■ Текстовый блок:
= = =

«Я марсианин». Революционное метапоколение
Михаил Гефтер:Простая ли тема – свое поколение? На самом деле затруднительная. Человеку трудно быть откровенным до конца, и грешно от него это требовать. Но затруднительно и по другим причинам. Станиславский где-то говорит: я родился при крепостном праве, когда дома еще освещались восковыми свечами. Если меня спросят: «А вы?» Если так начать книгу, что бы я сказал? Что родился в провинциальном городе Симферополе, где воду развозили в бочках и продавали? Что во двор приносили горячие бублики с маком? Как-то невыразительно это все, правда? Я из мира, которого уже нет. Сам я по прихоти судьбы есть, а мира, который мой, где я вырос, где потерял лучших друзей и множество близких, – этого мира уже нет.
Когда я пытаюсь вернуться к точке Мира, которого уже нет и откуда я, – что там, в опустевшем, осталось? Все вычеты произвели: кто там, не финал ли феллиниевых «Восьми с половиной»? Уже не живые – тени, призраки, а посреди них мальчик играет на флейте. Заменим его мальчиком Мишей, играющим на пионерском горне. В пионерском отряде решили сделать костер из молитвенных книг, и он просит у бабушки отдать ее еврейскую молитвенную книгу… И моя мудрая бабушка, любя внука, отдает! Она сняла только старинный переплет, оставила себе на память. Ужаснуться, пожалеть этого мальчика с пионерским горном? Сказать следующим: глядите, какими они были, – на ваше счастье, их нет и уже не будет?!
Тут всплывает расхожее слово:поколение.
Кем определяется поколение? Вероятно, детьми. Когда в XIX веке Иван Тургенев написал «Отцы и дети», Федор Михайлович Достоевский сказал: надо бы назвать«Дети и отцы».Верно – отсчет от детей, а отцы оказываются предшественниками. Это дети их делают прошлым поколением. Всплывает вопрос отсчета поколений: конфликт детей и отцов, он разве бывает в каждом поколении? Нет. Тургенев в 1850-1860-е годы: Базаров, конфликт, схватка! А в 1880-е годы яростные, непререкаемо идущие к цели народовольцы – дети благополучных родителей. Конфликта детей и отцов в их семьях почти нет.
И сколько вообще было этих громких конфликтов? Один в 1950-1960-х XIX века. Следующий – после Октября, в 1917–1919 годы.

= = =

■ Строки:
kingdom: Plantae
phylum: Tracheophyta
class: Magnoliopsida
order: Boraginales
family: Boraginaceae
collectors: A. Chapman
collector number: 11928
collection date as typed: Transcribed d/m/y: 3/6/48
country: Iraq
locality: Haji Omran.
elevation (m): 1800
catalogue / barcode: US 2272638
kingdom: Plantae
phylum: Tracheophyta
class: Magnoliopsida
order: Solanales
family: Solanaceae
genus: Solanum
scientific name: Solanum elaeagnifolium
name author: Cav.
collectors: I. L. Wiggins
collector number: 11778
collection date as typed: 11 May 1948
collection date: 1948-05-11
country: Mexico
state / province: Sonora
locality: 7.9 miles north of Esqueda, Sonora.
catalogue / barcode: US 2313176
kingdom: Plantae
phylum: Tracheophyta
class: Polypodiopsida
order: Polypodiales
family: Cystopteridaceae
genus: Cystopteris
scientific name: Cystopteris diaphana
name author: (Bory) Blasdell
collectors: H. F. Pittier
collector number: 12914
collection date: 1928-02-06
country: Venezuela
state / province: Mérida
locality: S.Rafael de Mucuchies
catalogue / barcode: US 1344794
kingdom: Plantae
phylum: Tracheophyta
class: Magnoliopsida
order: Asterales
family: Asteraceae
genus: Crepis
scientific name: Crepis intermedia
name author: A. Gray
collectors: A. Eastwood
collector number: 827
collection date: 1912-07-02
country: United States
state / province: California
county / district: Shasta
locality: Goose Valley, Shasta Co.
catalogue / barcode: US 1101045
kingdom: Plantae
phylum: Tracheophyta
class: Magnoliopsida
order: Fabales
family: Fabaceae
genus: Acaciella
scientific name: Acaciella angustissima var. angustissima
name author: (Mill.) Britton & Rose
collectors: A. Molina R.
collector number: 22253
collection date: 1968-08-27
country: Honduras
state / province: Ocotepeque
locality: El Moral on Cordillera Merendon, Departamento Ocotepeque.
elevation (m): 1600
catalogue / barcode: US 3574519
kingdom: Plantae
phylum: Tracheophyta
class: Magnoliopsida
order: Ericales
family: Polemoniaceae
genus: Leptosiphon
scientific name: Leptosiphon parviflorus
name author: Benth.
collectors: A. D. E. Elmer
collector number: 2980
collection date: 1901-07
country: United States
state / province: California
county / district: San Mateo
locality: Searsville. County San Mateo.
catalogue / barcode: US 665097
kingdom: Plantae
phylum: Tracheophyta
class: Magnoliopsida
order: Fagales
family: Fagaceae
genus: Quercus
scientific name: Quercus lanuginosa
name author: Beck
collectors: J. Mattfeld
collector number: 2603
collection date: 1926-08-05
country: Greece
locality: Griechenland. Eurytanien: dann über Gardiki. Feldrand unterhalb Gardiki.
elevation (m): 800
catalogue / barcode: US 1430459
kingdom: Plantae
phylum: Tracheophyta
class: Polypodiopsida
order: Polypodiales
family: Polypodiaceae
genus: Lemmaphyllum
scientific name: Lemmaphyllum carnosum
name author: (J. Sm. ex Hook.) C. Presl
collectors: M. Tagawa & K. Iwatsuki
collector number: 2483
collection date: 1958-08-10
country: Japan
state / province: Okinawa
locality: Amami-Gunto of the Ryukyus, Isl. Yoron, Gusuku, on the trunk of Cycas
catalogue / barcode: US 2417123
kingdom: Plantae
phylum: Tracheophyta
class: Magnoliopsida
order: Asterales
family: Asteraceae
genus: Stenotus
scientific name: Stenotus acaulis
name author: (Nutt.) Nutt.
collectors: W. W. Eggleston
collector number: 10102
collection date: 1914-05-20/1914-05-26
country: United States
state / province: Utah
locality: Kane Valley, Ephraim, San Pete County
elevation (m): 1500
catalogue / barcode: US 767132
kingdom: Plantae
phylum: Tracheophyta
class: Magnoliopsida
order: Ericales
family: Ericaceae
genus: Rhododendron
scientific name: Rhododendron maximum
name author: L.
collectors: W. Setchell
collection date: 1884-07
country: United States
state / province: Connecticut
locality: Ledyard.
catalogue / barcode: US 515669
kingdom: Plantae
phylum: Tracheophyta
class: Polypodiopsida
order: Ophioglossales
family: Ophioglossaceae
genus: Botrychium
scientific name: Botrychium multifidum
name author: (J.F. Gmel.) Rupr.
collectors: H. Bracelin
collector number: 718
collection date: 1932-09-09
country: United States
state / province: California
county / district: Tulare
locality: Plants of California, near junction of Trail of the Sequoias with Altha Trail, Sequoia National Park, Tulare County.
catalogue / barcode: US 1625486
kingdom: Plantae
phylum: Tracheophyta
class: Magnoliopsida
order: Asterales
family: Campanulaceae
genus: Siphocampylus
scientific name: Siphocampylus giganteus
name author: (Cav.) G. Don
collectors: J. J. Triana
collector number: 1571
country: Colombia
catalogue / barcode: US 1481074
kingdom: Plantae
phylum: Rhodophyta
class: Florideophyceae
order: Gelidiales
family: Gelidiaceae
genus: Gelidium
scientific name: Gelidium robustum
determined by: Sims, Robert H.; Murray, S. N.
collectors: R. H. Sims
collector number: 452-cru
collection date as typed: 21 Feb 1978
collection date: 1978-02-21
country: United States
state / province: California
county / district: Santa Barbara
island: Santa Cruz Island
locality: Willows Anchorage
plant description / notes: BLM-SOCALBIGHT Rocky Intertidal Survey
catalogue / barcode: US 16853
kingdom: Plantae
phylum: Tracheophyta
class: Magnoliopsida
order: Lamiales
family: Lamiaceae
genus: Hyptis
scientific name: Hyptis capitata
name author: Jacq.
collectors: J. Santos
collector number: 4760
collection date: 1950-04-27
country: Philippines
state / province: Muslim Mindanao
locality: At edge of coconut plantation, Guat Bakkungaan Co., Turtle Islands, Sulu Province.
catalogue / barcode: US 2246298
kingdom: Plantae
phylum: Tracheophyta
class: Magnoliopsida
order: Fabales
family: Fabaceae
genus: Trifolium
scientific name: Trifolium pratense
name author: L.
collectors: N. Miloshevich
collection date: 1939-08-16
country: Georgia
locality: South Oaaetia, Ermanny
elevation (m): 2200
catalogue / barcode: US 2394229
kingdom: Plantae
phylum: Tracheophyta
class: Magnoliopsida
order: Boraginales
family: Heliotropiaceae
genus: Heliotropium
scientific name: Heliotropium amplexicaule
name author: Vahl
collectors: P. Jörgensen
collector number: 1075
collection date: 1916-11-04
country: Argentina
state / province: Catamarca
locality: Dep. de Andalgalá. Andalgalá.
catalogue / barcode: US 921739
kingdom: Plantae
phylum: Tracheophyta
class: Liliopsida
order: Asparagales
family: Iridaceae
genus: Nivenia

= = =

■ Задания:
#1 Ответьте на вопросы по тексту о поколении:
(a) В каком городе родился рассказчик?
(b) Что бабушка оставила себе на память, отдав молитвенную книгу?
(c) Как, по словам Достоевского, следовало назвать «Отцы и дети»?
#2 Выведите без изменений отрывок текста о поколении от слов «Когда я пытаюсь» до слов «всплывает расхожее слово:поколение.» включительно.
#3 Продолжите текст о поколении, начав сразу после его последнего предложения.
Материал самостоятелен и к тексту о поколении не относится.

■ Ответы по заданиям:
#1
(a) В Симферополе.
(b) Старинный переплет.
(c) «Дети и отцы».

#2
Когда я пытаюсь вернуться к точке Мира, которого уже нет и откуда я, – что там, в опустевшем, осталось? Все вычеты произвели: кто там, не финал ли феллиниевых «Восьми с половиной»? Уже не живые – тени, призраки, а посреди них мальчик играет на флейте. Заменим его мальчиком Мишей, играющим на пионерском горне. В пионерском отряде решили сделать костер из молитвенных книг, и он просит у бабушки отдать ее еврейскую молитвенную книгу… И моя мудрая бабушка, любя внука, отдает! Она сняла только старинный переплет, оставила себе на память. Ужаснуться, пожалеть этого мальчика с пионерским горном? Сказать следующим: глядите, какими они были, – на ваше счастье, их нет и уже не будет?!
Тут всплывает расхожее слово:поколение.

#3
Состоятельные дети шли в революцию, – и опять разрывы, переворачивания… А далее, пожалуй, только в 1950-1960-е годы нашего века, когда в послесталинское время снова вспыхнул конфликт детей с отцами. А сейчас есть он, конфликт поколений? Его нет! Но тогда и поколения нет?
А что было между? 1920-е, к началу 1930-х, – конфликт детей и отцов, 1950-1960-е – конфликт детей и отцов. Между этими двумя конфликтами нечто большее, чем поколение, –метапоколение.Не на одно лицо, не одной судьбы, но с множеством роднящих могил и переизбытком смертей, сближающих людей. Метапоколению, расположенному между двух конфликтов детей и отцов XX века, трудно дать определение. Как назвать это метапоколение – постоктябрьским по хронологии? Постреволюционным по образу действия? Социалистическим – по той цели, надежде, иллюзии, которая двигала активным меньшинством, которое и образует лицо поколения?
Что вынести за общую скобку? Не буду оригинален: это прежде всего отношение к истории, странное, теперь трудно передаваемое. Непередаваемое ощущение, что не просто соучаствуешь в истории – ее творишь. Ты в ней постоянно присутствуешь. Утром встал – и ты в истории; спать ложишься – в истории. Все, что тебя окружает, эфир жизни, – все это история. Ты в ней, она – в тебе. Это сильное чувство? Да! Страшное? Должен тебе сказать – да. Это растворение в истории, когда все, что вне ее – обычное человеческое существование, – не исключается, но его почти не замечаешь. Оно не в цене, а в цене то, что в истории и что зовется историей.
Такое сознание можно назвать романтизмом, фанатизмом – как угодно! Гримасой этого ощущения остались советские словесные штампы. Каждый пленум был наперед «исторический»; каждый съезд уже заведомо исторический, каждая встреча и речь – исторические… А уж каждое слово ОДНОГО – не подлежит сомнению, что оно историческое! И Сталин так выговаривал слова, чтобы мы их действительно историческими ощущали.
Состояние, когда все измеряется историей, – двигатель людей страшно сильный, но и яма провальная. Пошлое выражение «война все спишет» вытекало из ощущения, что история списывает все. Жертвы ей принадлежат по праву, история и жертвы – едино суть. Жаловаться или быть готовым стать жертвой?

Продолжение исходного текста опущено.